Patients presenting for carotid thrombo-endarterectomy have precarious brain perfusion. The anaesthetic approach must not be detrimental to adequate cerebral blood flow. Systemic arterial blood pressure must be maintained. Agents or techniques are avoided which may increase cerebrovascular resistance by affecting blood viscosity, cerebrospinal fluid pressure, cerebrovascular diameter, or body temperature changes.

In the preoperative period, a light premedication is advocated to promote early awakening and to maintain a stable respiratory and cardiovascular status. Induction is smooth, with no straining or coughing. An armoured oro-endotracheal tube is used to ensure a patent airway at all times. Maintenance anaesthesia is nitrous oxide, oxygen, and halothane. Thus, cautery may be used. Cerebral vasodilatation tends to occur with halothane. The respiratory tract is not irritated. Early awakening is possible. Gallamine is used to ensure a light plane of anaesthesia and to offset the bradycardia possibly produced by halothane. Also, the carotid sinus reflex, which may be stimulated during surgery, is blocked with gallamine. Use of a muscle relaxant prevents abdominal muscle contractions, which inevitably occur during spontaneous respiration and which may increase central venous pressure and, consequently, cerebral venous pressure. Gallamine facilitates the use of controlled ventilation. By monitoring systemic arterial and internal jugular venous Po2, Pco2, pH, bicarbonate and base excess (Astrup), precise regulation of tidal volume, minute volume (Wright respirometer) and Pco2 at 40-45 mm. Hg is achieved. Moderate hypercarbia tends to increase cerebral blood flow and hyperventilation; cerebral vasoconstriction and cerebral hypoxia are avoided. A polyethylene surgical shunt bypass is used during the thrombo-endarterectomy. Additional special monitors used are the electro-cardiogram, electroencephalogram, central venous pressure, and oesophageal temperature. Low molecular-weight dextran is advocated to decrease viscosity and thus increase cerebral blood flow.

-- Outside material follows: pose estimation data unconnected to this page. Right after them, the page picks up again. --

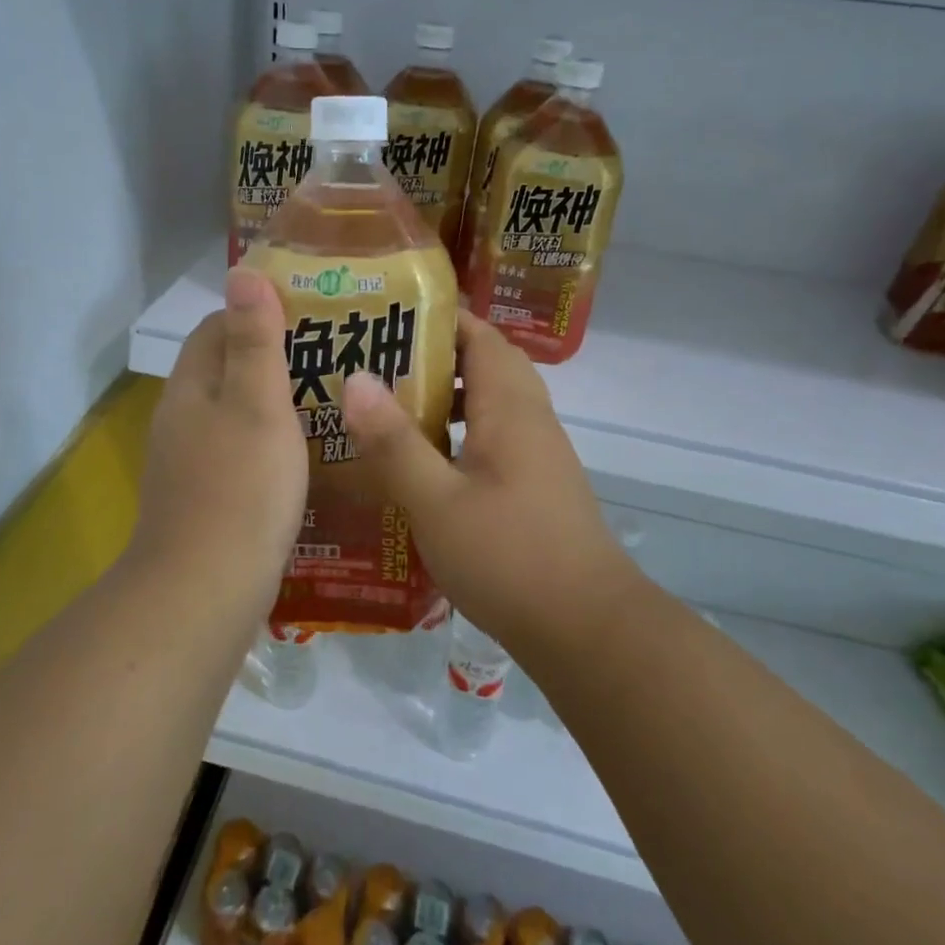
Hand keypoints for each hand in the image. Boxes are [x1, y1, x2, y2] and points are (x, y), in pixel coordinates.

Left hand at [132, 268, 306, 581]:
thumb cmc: (240, 486)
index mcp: (190, 389)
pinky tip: (304, 459)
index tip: (307, 313)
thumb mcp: (256, 402)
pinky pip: (238, 455)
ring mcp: (189, 464)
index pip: (215, 329)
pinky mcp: (205, 501)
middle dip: (271, 358)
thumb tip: (242, 271)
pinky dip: (269, 445)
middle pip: (224, 371)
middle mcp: (182, 421)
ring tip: (328, 402)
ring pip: (233, 415)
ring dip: (273, 404)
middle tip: (331, 357)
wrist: (205, 590)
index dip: (256, 313)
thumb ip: (253, 339)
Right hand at [339, 311, 634, 646]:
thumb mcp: (435, 501)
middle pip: (486, 363)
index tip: (385, 315)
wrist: (587, 628)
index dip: (437, 317)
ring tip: (390, 407)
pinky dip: (460, 433)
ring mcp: (538, 454)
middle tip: (377, 360)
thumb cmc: (508, 557)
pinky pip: (495, 437)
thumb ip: (394, 441)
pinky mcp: (537, 485)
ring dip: (447, 395)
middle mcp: (530, 419)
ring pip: (491, 402)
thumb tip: (356, 378)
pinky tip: (424, 463)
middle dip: (435, 354)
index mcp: (509, 407)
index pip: (479, 335)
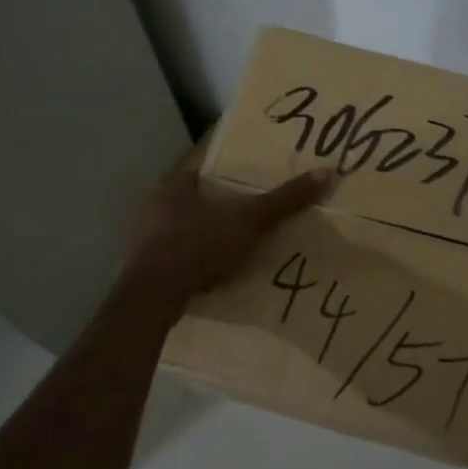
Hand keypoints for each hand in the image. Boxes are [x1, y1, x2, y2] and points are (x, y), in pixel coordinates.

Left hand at [125, 142, 332, 299]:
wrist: (155, 295)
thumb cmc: (199, 244)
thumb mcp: (250, 220)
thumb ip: (285, 200)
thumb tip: (326, 173)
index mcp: (173, 184)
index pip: (202, 173)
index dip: (224, 179)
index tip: (246, 188)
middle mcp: (152, 205)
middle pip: (192, 202)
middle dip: (215, 210)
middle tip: (245, 219)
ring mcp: (143, 238)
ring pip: (180, 230)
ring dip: (202, 237)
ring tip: (231, 248)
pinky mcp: (141, 268)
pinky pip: (173, 258)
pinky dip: (191, 262)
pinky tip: (210, 273)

Results of carotid thrombo-endarterectomy in the past five years in 60 patients undergoing 78 procedures showed 47, or 78 per cent, with clinical improvement. There were three deaths, giving a mortality rate of 5 per cent. One death was due to a myocardial infarct one month postoperatively. Another patient died from rethrombosis of the internal carotid artery in the early postoperative period. The third death resulted from intracranial rethrombosis with infarction, superimposed on a setting of severe generalized cerebral atherosclerosis.

Note:
Presented at the Annual Meeting, Western Divisions, Canadian Anaesthetists' Society, Saskatoon, Saskatchewan, March 31, 1967.